Era uma ameaça clara. Mas não me importei, e no fundo talvez
tenha desejado sentir a dor da queimadura.
Agora permaneço em silêncio, com certa ardência no palato
provocada pela minha coragem estúpida.
Entretanto graças a minha insolência perante a natureza, eu
pude despertar melhor, pois além do acréscimo de energia que o estímulo da cafeína
me oferece, agora tenho também a dor como aliada. Descobri que ela é minha
amiga, pois me deixa distante de qualquer sensação de sonolência.

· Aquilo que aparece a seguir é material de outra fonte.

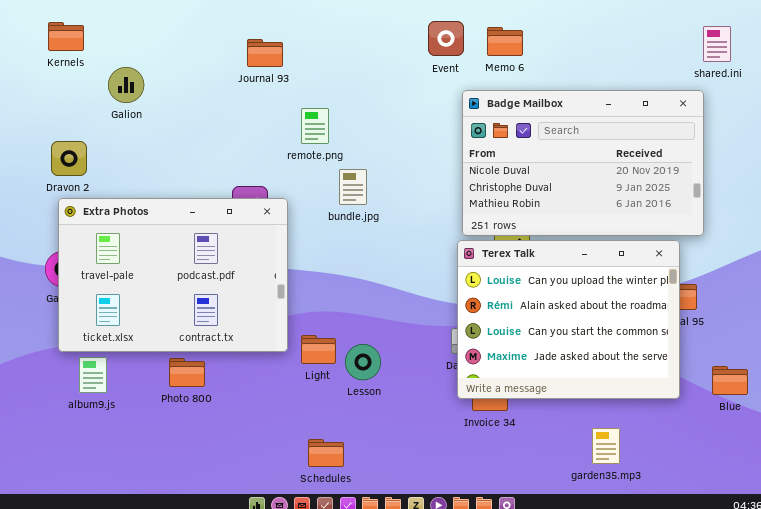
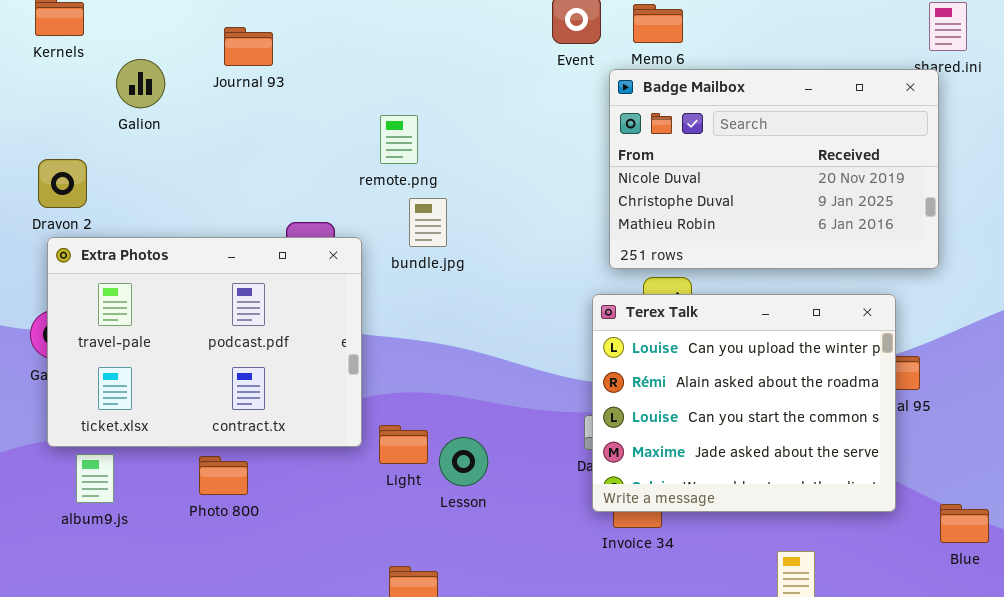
Journal 93: [247,39,283,67] -> [224,27,273,66], moved
Badge Mailbox: [462,90,704,236] -> [609,69,939,269], moved
bundle.jpg: [339,169,367,205] -> [409,198,447,247], moved
Blue: [712,366,748,395] -> [940,504,989,543], moved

Não quero a sonolência. Ela não me interessa, pois ela é um
torpor. A sonolência me faz inútil, uma engrenagem enferrujada na máquina social
deste mundo complexo. A sonolência convida-me a inatividade, e me impede de
exercer meus ofícios, de cumprir as minhas obrigações e os meus deveres
sagrados. Impede-me de ser uma ferramenta útil para a sociedade unificada em
que vivo.
Talvez a cafeína tenha parado de exercer sua influência em
meu sistema neurológico. E por isso eu fiquei desesperado. E por isso arrisquei
meu palato numa aventura infame com este copo super aquecido.
Não odeio a queimadura. Sou sensato e me apego completamente
ao seu incômodo incessante. E continuo sorvendo lentamente outros goles
agressivos apaixonadamente estimulantes.